- **Material provided**
╭──

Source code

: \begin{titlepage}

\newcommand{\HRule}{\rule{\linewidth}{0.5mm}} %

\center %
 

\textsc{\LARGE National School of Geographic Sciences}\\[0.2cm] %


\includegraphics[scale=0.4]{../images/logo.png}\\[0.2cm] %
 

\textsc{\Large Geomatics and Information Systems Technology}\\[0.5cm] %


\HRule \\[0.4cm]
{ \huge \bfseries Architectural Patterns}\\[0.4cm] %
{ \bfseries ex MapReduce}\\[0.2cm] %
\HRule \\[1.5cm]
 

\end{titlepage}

╰──

- **Assigned task**
Using the data above, repeat every line exactly.

- **Response**
Source code

: \begin{titlepage}

\newcommand{\HRule}{\rule{\linewidth}{0.5mm}} %

\center %
 

\textsc{\LARGE National School of Geographic Sciences}\\[0.2cm] %


\includegraphics[scale=0.4]{../images/logo.png}\\[0.2cm] %
 

\textsc{\Large Geomatics and Information Systems Technology}\\[0.5cm] %


\HRule \\[0.4cm]
{ \huge \bfseries Architectural Patterns}\\[0.4cm] %
{ \bfseries ex MapReduce}\\[0.2cm] %
\HRule \\[1.5cm]
 

\end{titlepage}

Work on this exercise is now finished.